#### PAGE
* Begin *

Robert Redd (born September 1, 1980) is an American football wide receiver for the Florida Tarpons of the American Arena League (AAL).

Early life
Redd attended Wayne High School in Huber Heights, Ohio, where he compiled 152 career catches for 2,007 yards and 27 touchdowns. He was named the co-offensive player of the year by the Dayton Daily News his junior season, when he led the state with 75 catches for 1,095 yards and 17 scores. He also played running back and cornerback, while returning punts and kickoffs.

College career
Redd played collegiately at Bowling Green State University from 1998–2002, continuing a family tradition of playing for the Falcons set by his two uncles (Ronnie Redd and Raymond (Sarge) D. Redd Jr.).  He was a two-time All-MAC selection and registered 211 career receptions for 2,726 yards and 26 touchdowns. As a senior, he led the team and ranked 10th in the nation with 83 catches. He also set a school record for receiving yards in a game (215 vs Marshall) during his junior campaign.

Professional career

Indianapolis Colts
Originally signed as a rookie free agent and attended training camp with the Indianapolis Colts in 2003.

* End *

#### WHAT TO PRODUCE
According to the Robert Redd biography, which school record did he set during his junior season at Bowling Green?

#### PROVIDED DATA
* Begin *

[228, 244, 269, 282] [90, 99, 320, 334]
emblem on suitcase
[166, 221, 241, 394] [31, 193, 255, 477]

* End *

#### SOLUTION TO THIS EXERCISE
The school record for receiving yards in a game, with 215 against Marshall.